In multi-district litigation (MDL) involving drug eluding intrauterine device (IUD), multiple plaintiffs appealed from an opinion and order of the Southern District of New York which excluded their expert witness opinion evidence on general causation and then granted summary judgment to Bayer Pharmaceuticals, thereby ending the MDL.  General causation evidence consisted of Bayer employee statements, a label change and expert opinion.  Applying Daubert, the District Court excluded plaintiffs’ expert opinions as they assumed the existence of the very fact in dispute, and then worked backwards to hypothesize a mechanism by which it might occur. The experts’ opinions had all been developed for the purpose of litigation, their tests were not replicable and had no known error rates, were not subject to peer review and were not generally accepted in the scientific community. In the absence of expert witness opinion on general causation, summary judgment was granted. The Second Circuit affirmed, noting that the theories proffered by plaintiffs’ experts were not accepted in the wider obstetrics and gynecological scientific community. The experts lacked pre-litigation expertise in the condition at issue and developed their theories for the purposes of the litigation. Without direct support in the literature and having conducted no prior research on the subject, the experts all assumed the existence of the very phenomenon in dispute and then hypothesized how it could occur. Additionally, the putative admissions proffered by plaintiffs from Bayer employees (employee emails, internal PowerPoint presentations, testimony from an employee acknowledging the possibility of causation) and a 2014 label change, were not a substitute for expert testimony and were insufficient to establish general causation.  In Re Mirena IUD Products Liability Litigation, 2017 WL 4785947 (2d Cir. October 24, 2017).

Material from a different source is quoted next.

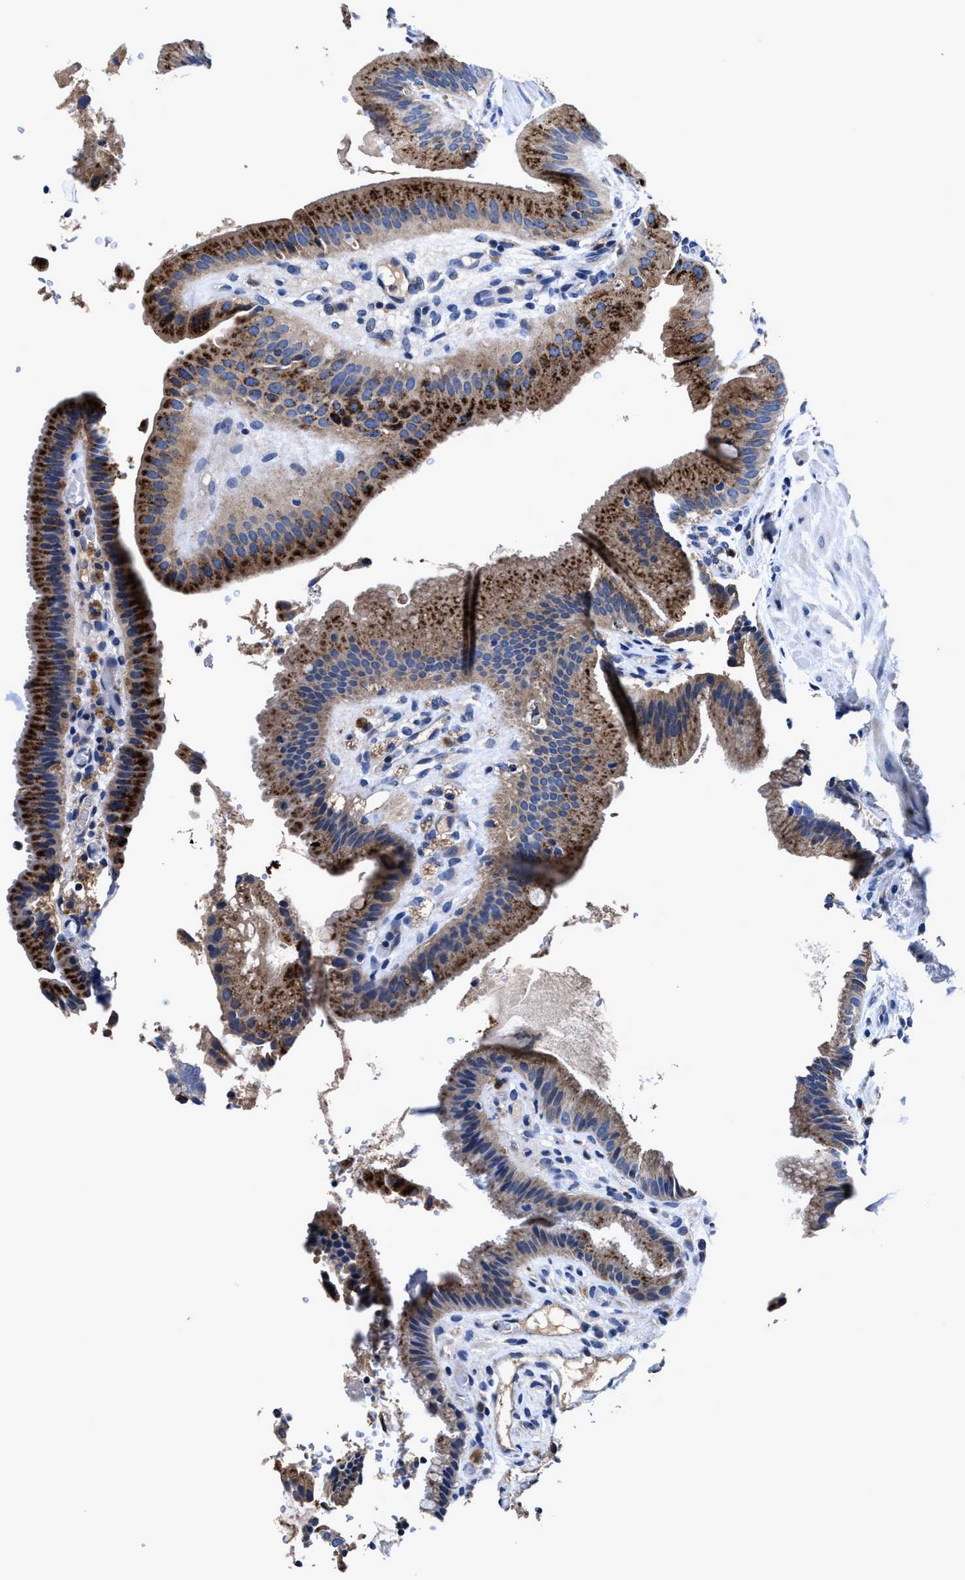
{"staining": {"intensity": "strong", "quantity": ">75%", "location": "cytoplasmic/membranous"}, "tissue": "gallbladder", "cell_type": "Glandular cells", "image_type": "normal", "snomed": [{"axis": "morphology", "description": "Normal tissue, NOS"}, {"axis": "topography", "description": "Gallbladder"}], "caption": "Immunohistochemistry (IHC) image of unremarkable gallbladder: gallbladder stained using immunohistochemistry shows high levels of strong protein expression localized specifically in the cytoplasmic/membranous of glandular cells, appearing as a cytoplasmic/membranous brown color.", "gene": "UBR4", "patient": {"sex": "male", "age": 49}}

Potential implication for future cases: In adjudicating this dispositive motion in a drug product liability MDL, the Second Circuit observed that in all 50 states, it is incumbent upon plaintiffs to support their general causation claims with expert witness opinion evidence. Cause-and-effect between exposure to a medical product and physical injury cannot be established without it.

The developments of 2017 indicate that it is critical to remain informed about changes in the law in order to develop the strongest product liability defense of pharmaceuticals and medical devices.  We know it takes an enormous investment to develop innovative pharmaceuticals and medical devices to improve life experiences. 

DISCLAIMER: Because of the generality of this update, the information provided herein may not be applicable in all situations and should not be acted upon without specific legal advice based on particular situations.